“The basis for all that the Church believes about the moral dimensions of economic life is its vision of the transcendental worth—the sacredness—of human beings.”
- Economic Justice for All
What does this mean in a society where the mantra “blessed are the rich” drowns out the Gospel message of “blessed are the poor”? Where we have been conditioned by the market and the media to believe that our worth as human beings is bound up in the value of stuff that we are able to accumulate?
Our faith calls us to explore who we are without all the stuff and discover how to use our material resources responsibly. Each time we make a purchase, we stamp our seal of approval on the item we buy, the working conditions of the people who made it, and the sustainability of the supply chain that brought it to us. With our right to participate in the market comes the responsibility to defend the inclusion and participation of others. The Fair Trade model offers us two primary ways of doing this:
Advocacy: Take action to change the unjust structures in our trading systems until they serve the common good rather than corporate greed. Do justice by holding our government and economic decision-makers accountable for the establishment of right relations with laborers, producers, and suppliers.

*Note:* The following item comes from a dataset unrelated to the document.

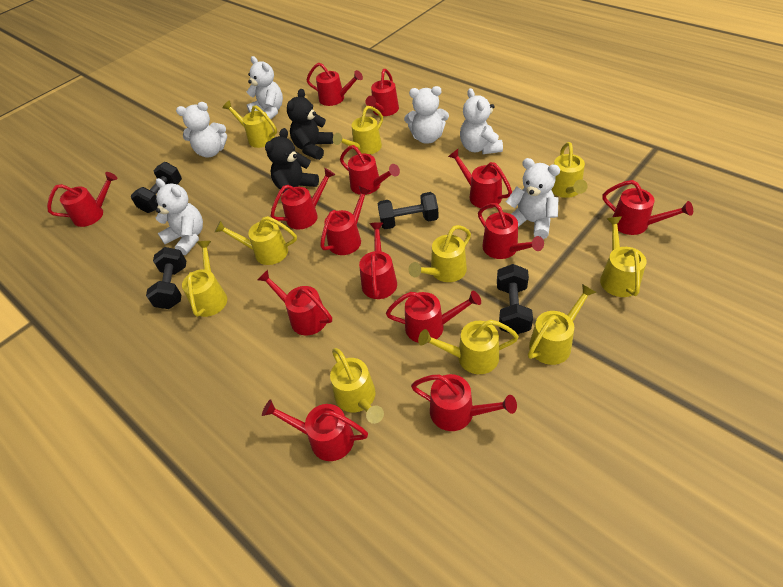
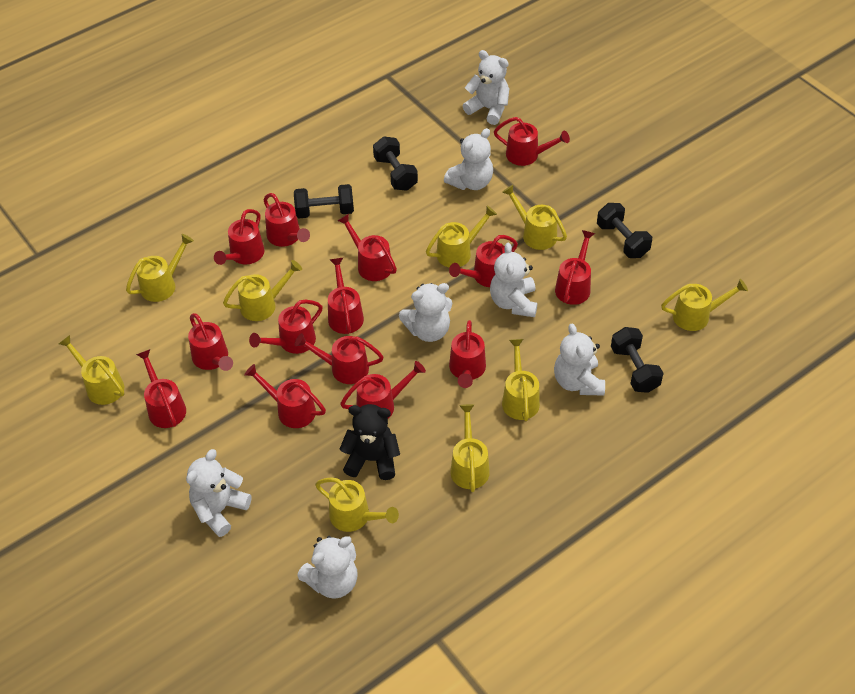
black teddy bear: [265,128,319,193] [287,89,333,160] = 2 -> [339,404,400,480] = 1
white teddy bear: [155,178,203,255] [176,102,227,158] [247,56,283,120] [404,86,449,144] [460,88,503,154] [506,158,560,239] = 6 -> [186,449,252,537] [297,536,358,599] [399,283,452,342] [444,128,493,190] [463,50,509,125] [490,243,537,317] [554,323,605,396] = 7
yellow watering can: [182,241,227,317] [215,216,297,265] [222,100,277,148] [330,348,384,424] [333,106,383,155] [409,225,471,282] [418,320,519,374] [528,284,597,365] [551,142,588,198] [600,217,646,297] = 10 -> [59,335,124,405] [126,234,194,302] [223,260,302,321] [315,477,399,532] [426,206,497,267] [450,404,490,492] [502,185,567,250] [502,339,540,421] [661,279,748,331] = 9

Ethical purchasing: Use your buying power to make a statement for social justice by purchasing and promoting Fair Trade items. Make your dollars your vote for an economic system that works for everyone.
In 2008 Pope Benedict XVI charged the world’s young people with an important mission:
“Do not be fooled by those who see you as just another consumer in a market of undifferentiated possibilities, where choice itself becomes the good, novelty usurps beauty, and subjective experience displaces truth.”

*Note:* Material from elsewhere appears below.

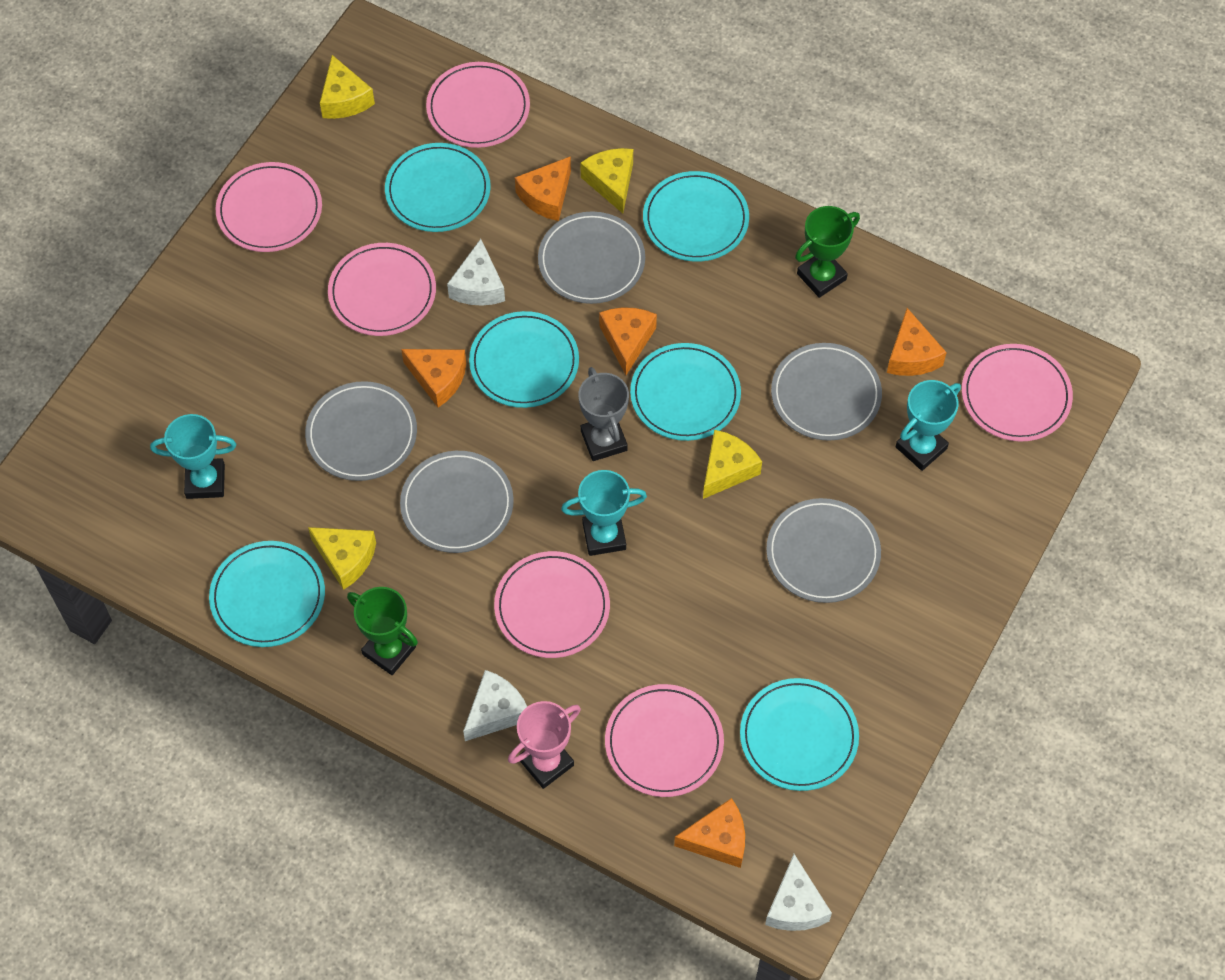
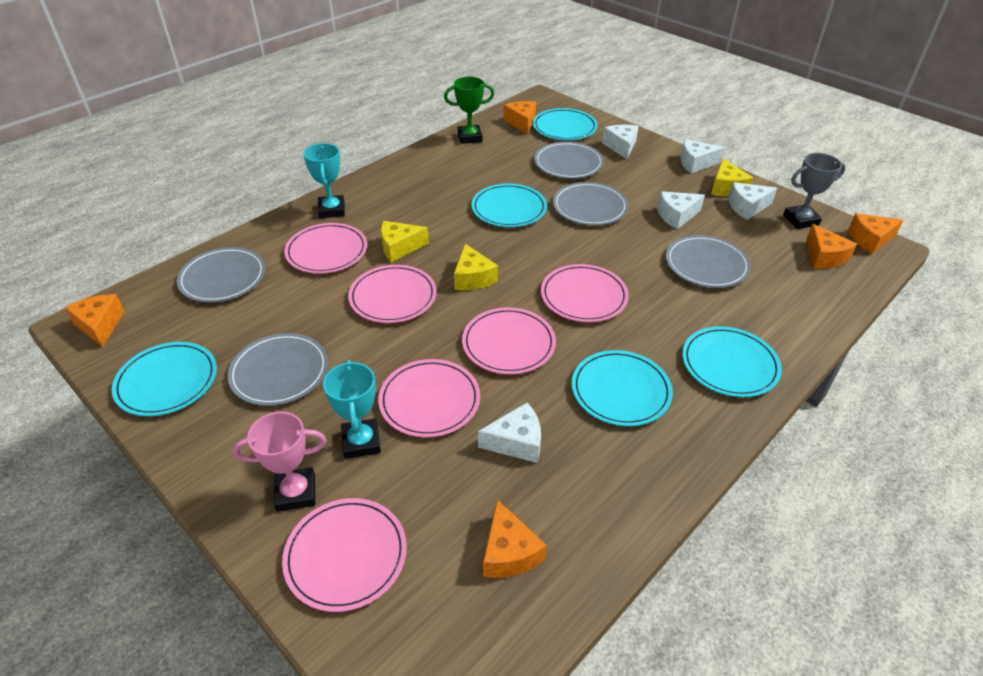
green trophy: [347,587,418,675] [795,206,860,298] = 2 -> [444,77,494,144] = 1
turquoise plate: [209,541,325,647] [385,143,491,232] [469,311,579,408] [630,343,741,441] [643,171,749,262] [740,678,859,791] = 6 -> [112,342,217,416] [471,184,547,227] [533,108,598,140] [572,350,673,426] [682,326,782,397] = 5
turquoise trophy: [150,414,236,499] [561,470,647,556] [895,380,961,471] = 3 -> [303,143,345,218] [323,360,381,459] = 2
white cheese: [447,239,505,306] [463,670,527,741] [765,854,832,931] = 3 -> [478,403,541,463] [602,125,639,159] [657,191,705,229] [680,139,725,173] [728,182,777,220] = 5
yellow cheese: [308,527,376,590] [320,55,375,119] [580,148,633,213] [703,430,762,499] = 4 -> [381,221,429,262] [454,244,498,290] [711,159,753,197] = 3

Fair Trade offers a possibility that is differentiated precisely by its investment in transparency and truth and its rejection of systems that exclude, exploit, and displace. In choosing to support Fair Trade we:
Exalt the HUMAN DIGNITY and defend the livelihood of all who work
Exercise a PREFERENTIAL OPTION for the poor and vulnerable
Act in SOLIDARITY with our brothers and sisters in need by committing to the common good
Ensure that farmers and artisans earn a JUST WAGE
Contribute to a more just DISTRIBUTION OF WEALTH
Apply the principle of SUBSIDIARITY by empowering small-scale producers
Promote responsible STEWARDSHIP of our limited and precious natural resources
In the words of Kwabena Ohmeng-Tinyase, a Fair Trade cocoa producer in Ghana:
“We all have to go shopping. Fair Trade is just shopping with respect.”
By Elizabeth Young
CRS Intern for the Office for Peace and Justice
How will you incorporate one of the principles listed above into your daily routine? How can we be witnesses to a human worth that is rooted in love and dignity rather than wealth and status?